▶ [Source material]
────────────────
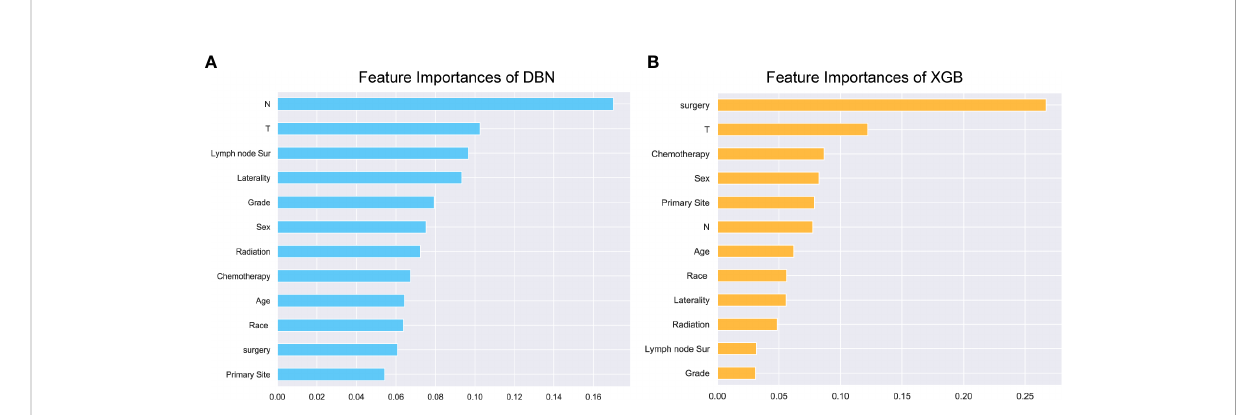
FIGURE 5 Feature importance. The top 12 feature importance results for the DBN (A) model and XGB (B) model trained on training set. DBN, Deep Belief Networks; XGB, XGBoost.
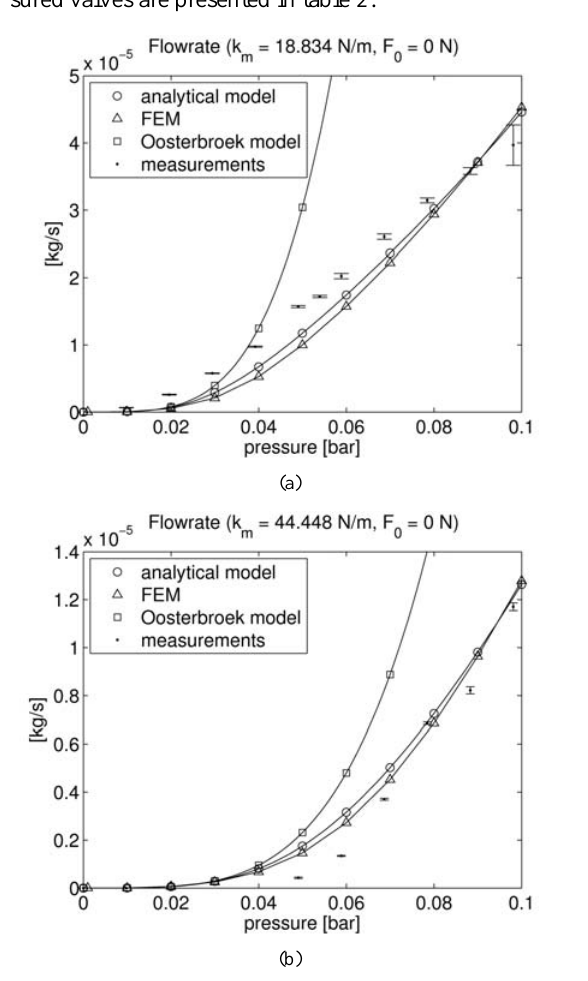
Fig. 8: Validation of the model for two sets of parame- ters. Graphs shows the flowrate through the valve versus the inlet pressure.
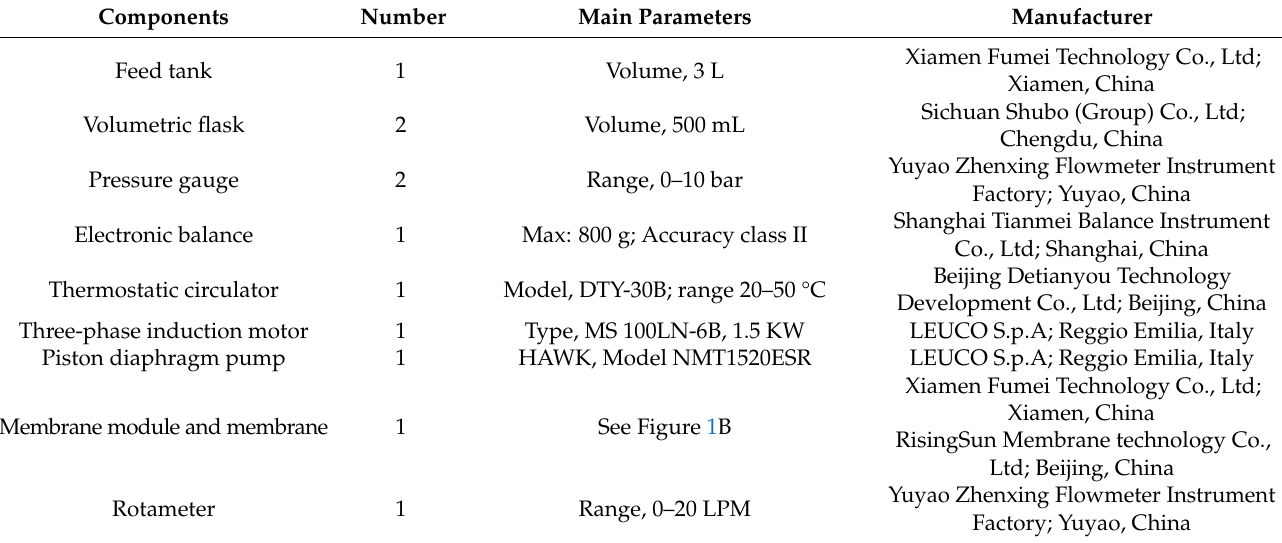
Table 2. Main components and related parameters of the membrane separation system.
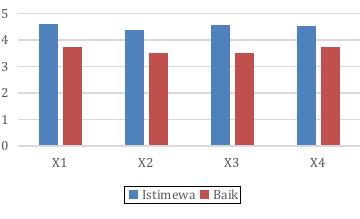
Figure 12. The chart bar of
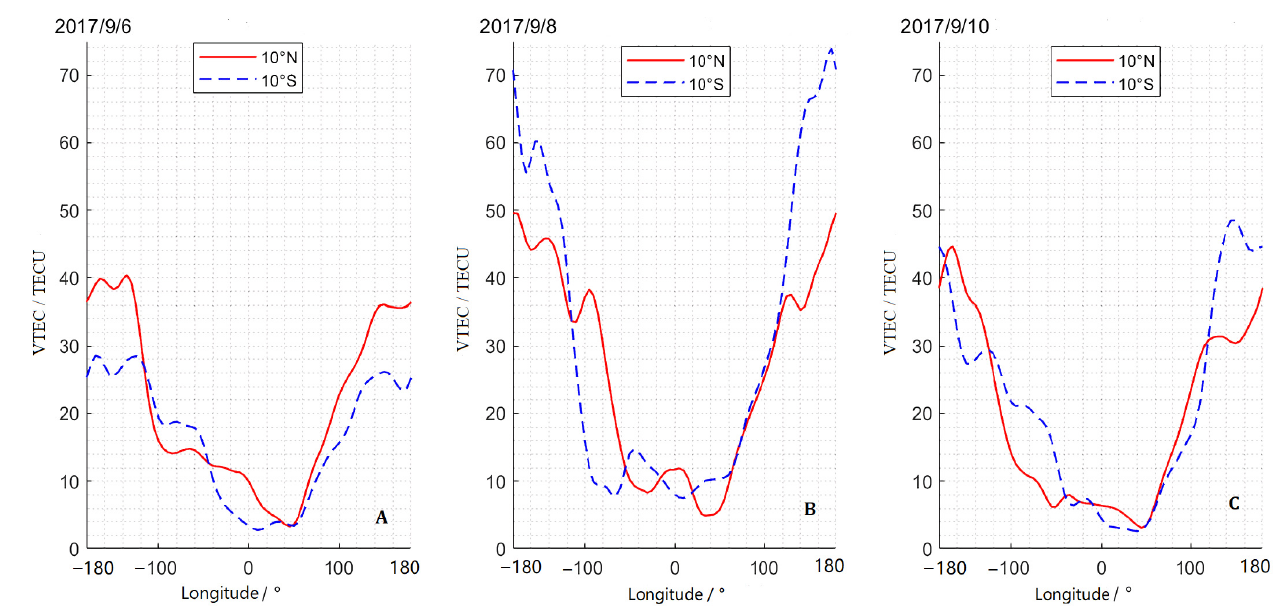
Figure 5. Fluctuation characteristics of VTEC on 10° N/S latitudes at UTC 2:00. The blue dotted line and the red solid line represent the southern and northern hemisphere VTEC, respectively, unit: TECU. Panels ( A – C ) show the VTEC characteristics of the pre-, mid- and post-geomagnetic storm phases, respectively.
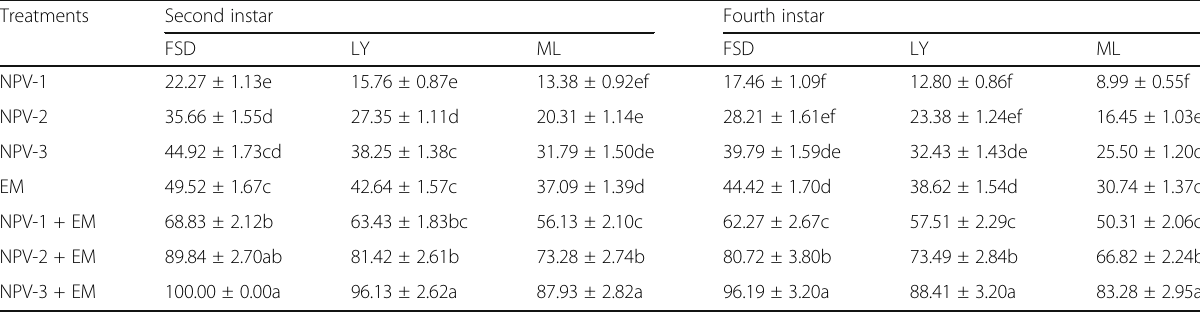
Mean sharing the same letters within each column are not significantly different at 1.0% level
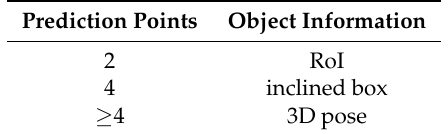
Table 1. Correspondence between predicted points and available object information [17,23].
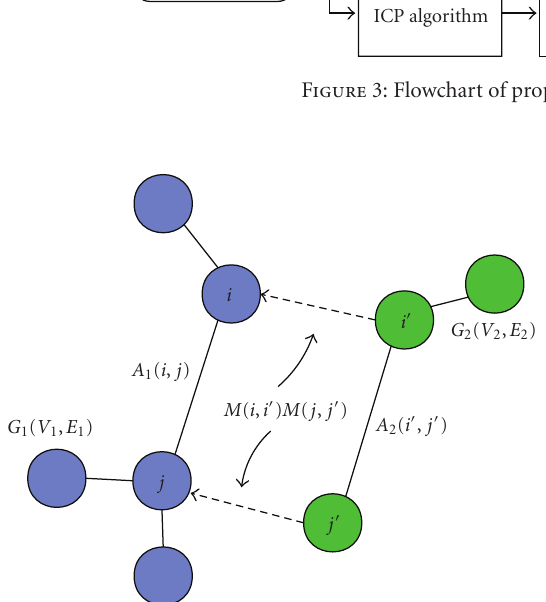
Figure 4: Rectangle rule for subgraph matching, where an assign- ment is found between the node i in G 1 and node i (cid:6) in G 2 , likewise for j and j (cid:6)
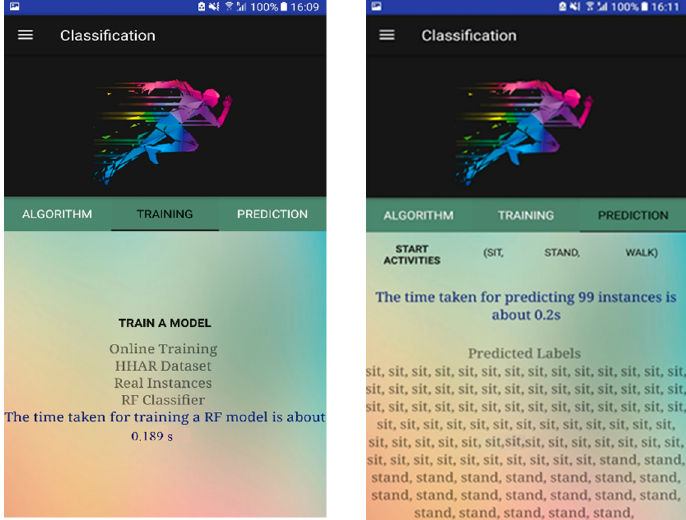
Figure 6. ARApp mobile application prototype.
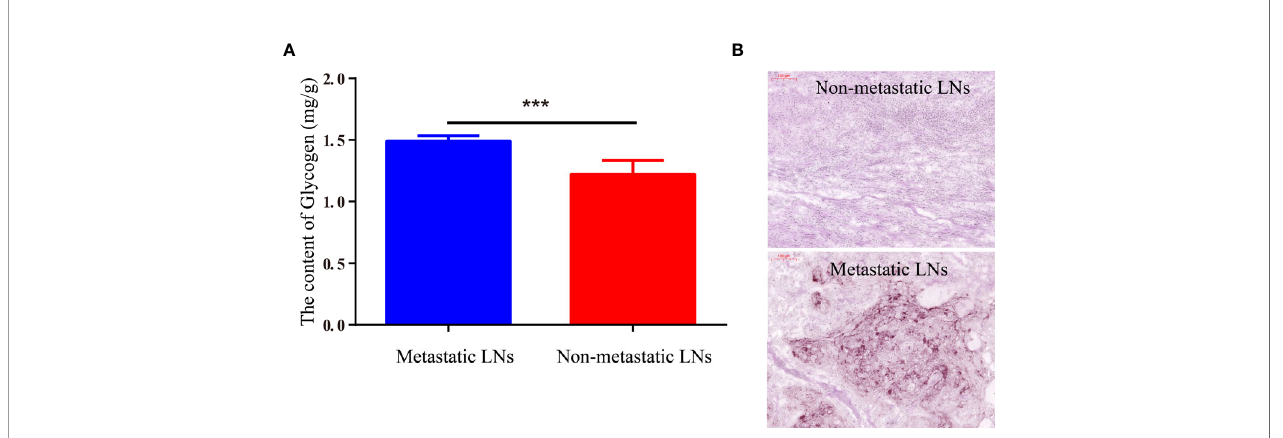
FIGURE 6 | The content of glycogen in metastatic LNs and nonmetastatic LNs. (A) The quantitative content of glycogen detected by Liver/Muscle Glycogen Assay Kit. (B) PAS staining image of LNs with/without metastasis (***p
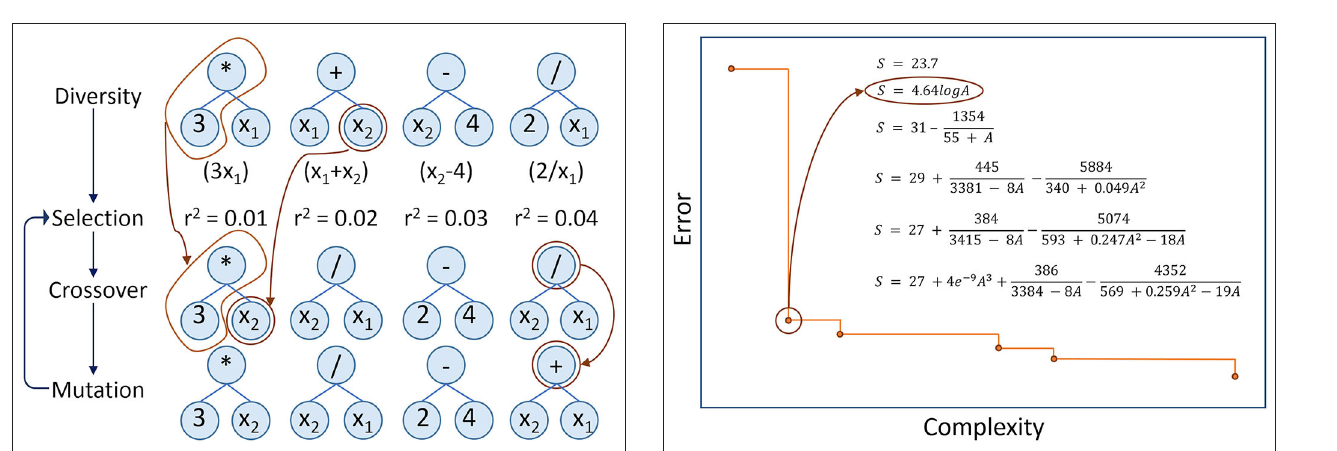
FIGURE 1 | Schematic representation of the symbolic regression workflow. The basic representation is a parse-tree where building blocks such as variables (in this case: x 1 , x 2 ), parameters (integers or real numbers), and operators (e.g., + , –, × , ÷ ) are connected forming functions (in parenthesis under the first line of trees). Initial equations are generated by randomly linking different building blocks. Equations are combined through crossover, giving rise to new equations with characteristics from both parents (arrows linking the first and second rows of trees). Equations with better fitness (e.g., R 2 ) have higher probabilities of recombining. To avoid loss of variability, a mutation step is added after crossover (arrows linking the second and third rows of trees). After multiple generations, evolution stops and a set of free-form equations best reflecting the input data is found.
────────────────
▶ [What to produce] Wherever the word "model" occurs in the data above, copy the line it sits in.

▶ [Response area]
FIGURE 5 Feature importance. The top 12 feature importance results for the DBN (A) model and XGB (B) model trained on training set. DBN, Deep Belief Networks; XGB, XGBoost.
Fig. 8: Validation of the model for two sets of parame- ters. Graphs shows the flowrate through the valve versus the inlet pressure.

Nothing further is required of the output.